Donald Trump dwukrotnie już trafił na prawdziwe okładki wysokonakładowego "Time'a". W styczniu 1989 r. został opisany w roli odnoszącego sukcesy biznesmena z Nowego Jorku, a w grudniu 2016 r., już po wygranych wyborach prezydenckich w USA, Donald Trump trafił na okładkę z prestiżowym tytułem "człowieka roku".

Kompromitująca wpadka

Afera z fejkowymi okładkami "Time’a" jest tym bardziej bolesna dla Trumpa, że prezydent nieprzerwanie toczy batalię z mediami, zarzucając im szerzenie nieprawdziwych informacji na swój temat. Na przykład po tym, jak telewizja CNN wycofała historię o rosyjskich powiązaniach Trumpa, prezydent podał dalej wpis na Twitterze z logotypem stacji przerobionym na FNN - Fake News Network.
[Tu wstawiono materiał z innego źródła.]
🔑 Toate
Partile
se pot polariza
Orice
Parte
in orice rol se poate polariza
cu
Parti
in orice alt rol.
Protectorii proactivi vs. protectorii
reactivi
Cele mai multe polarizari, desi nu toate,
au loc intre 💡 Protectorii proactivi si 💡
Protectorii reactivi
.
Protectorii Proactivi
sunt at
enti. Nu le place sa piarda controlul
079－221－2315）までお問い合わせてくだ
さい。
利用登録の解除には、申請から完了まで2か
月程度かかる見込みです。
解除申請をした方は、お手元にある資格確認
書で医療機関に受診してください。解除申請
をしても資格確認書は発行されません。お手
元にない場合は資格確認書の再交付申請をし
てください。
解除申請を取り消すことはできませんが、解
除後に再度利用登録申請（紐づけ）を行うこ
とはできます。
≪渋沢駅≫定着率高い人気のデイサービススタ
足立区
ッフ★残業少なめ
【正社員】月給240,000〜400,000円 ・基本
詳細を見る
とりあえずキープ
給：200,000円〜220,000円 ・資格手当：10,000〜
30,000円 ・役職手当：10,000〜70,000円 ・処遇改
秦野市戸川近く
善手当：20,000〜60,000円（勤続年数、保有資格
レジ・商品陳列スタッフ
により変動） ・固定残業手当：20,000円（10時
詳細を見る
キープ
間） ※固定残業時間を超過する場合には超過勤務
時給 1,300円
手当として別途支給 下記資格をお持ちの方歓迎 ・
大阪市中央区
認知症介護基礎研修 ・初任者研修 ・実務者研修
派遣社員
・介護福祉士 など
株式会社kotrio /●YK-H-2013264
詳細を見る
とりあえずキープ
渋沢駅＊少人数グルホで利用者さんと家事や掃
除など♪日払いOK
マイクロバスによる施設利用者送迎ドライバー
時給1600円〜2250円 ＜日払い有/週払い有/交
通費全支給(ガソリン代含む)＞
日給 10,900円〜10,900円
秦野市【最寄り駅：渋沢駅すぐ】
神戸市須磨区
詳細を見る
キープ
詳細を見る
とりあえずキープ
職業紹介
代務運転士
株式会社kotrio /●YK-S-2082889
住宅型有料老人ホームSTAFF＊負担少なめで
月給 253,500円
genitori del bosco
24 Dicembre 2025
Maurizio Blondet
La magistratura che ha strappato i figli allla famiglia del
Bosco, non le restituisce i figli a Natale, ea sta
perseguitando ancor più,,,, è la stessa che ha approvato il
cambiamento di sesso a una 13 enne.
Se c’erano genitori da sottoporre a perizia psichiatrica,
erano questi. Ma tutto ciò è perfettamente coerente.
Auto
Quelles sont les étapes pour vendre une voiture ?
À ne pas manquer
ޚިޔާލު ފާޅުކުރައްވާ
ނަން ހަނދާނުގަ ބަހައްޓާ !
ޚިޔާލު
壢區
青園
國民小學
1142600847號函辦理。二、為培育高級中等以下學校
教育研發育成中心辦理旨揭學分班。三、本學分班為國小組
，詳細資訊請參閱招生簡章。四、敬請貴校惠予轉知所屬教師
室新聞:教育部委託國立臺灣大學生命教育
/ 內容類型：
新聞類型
Trump do grona mediów szerzących dezinformację zalicza telewizje NBC, CBS i publiczną ABC. Zaufaniem darzy natomiast prawicową stację Fox News. W ramach walki z krytycznymi mediami Biały Dom ograniczył też liczbę konferencji prasowych, podczas których dziennikarzom wolno używać kamer. CNN odpowiedziała, wysyłając znanego rysownika Billa Hennessy’eja na konferencję prasową sekretarza prasowego Seana Spicera.
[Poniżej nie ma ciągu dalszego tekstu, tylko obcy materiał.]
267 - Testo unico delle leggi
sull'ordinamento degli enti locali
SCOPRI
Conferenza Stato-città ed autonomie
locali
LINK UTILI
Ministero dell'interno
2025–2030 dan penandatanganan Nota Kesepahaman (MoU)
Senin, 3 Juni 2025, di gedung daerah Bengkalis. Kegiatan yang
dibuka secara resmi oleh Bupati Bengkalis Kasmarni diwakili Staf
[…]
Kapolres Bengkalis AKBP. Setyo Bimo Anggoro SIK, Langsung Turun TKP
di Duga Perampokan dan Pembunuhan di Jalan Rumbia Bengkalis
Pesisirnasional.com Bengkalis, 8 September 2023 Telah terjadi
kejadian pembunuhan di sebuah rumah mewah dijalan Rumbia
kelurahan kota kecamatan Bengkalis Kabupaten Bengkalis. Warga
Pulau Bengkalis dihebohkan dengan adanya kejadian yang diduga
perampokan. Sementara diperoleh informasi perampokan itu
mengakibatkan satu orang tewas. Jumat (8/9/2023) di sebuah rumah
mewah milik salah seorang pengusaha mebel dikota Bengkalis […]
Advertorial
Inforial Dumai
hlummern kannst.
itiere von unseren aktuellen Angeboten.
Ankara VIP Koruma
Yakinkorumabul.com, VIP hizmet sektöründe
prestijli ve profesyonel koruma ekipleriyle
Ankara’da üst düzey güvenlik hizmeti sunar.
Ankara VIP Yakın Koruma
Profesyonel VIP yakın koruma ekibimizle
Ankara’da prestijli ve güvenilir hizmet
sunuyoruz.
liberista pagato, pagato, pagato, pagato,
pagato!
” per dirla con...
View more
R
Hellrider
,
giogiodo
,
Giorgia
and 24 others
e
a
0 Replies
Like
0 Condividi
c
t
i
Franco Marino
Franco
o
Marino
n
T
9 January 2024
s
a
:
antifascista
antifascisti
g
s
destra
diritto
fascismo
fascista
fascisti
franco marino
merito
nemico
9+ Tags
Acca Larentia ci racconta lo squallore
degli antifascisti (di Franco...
Walka pomiędzy Donaldem Trumpem a mediami z pewnością będzie stałym elementem jego barwnej prezydentury. Zastanawiać się można tylko nad tym, czy Biały Dom powinien być aż tak ważnym źródłem tematów dla satyryków i jak wielkie będą społeczne koszty wojny pełnej nieprawdy, szyderstw, niedomówień i manipulacji.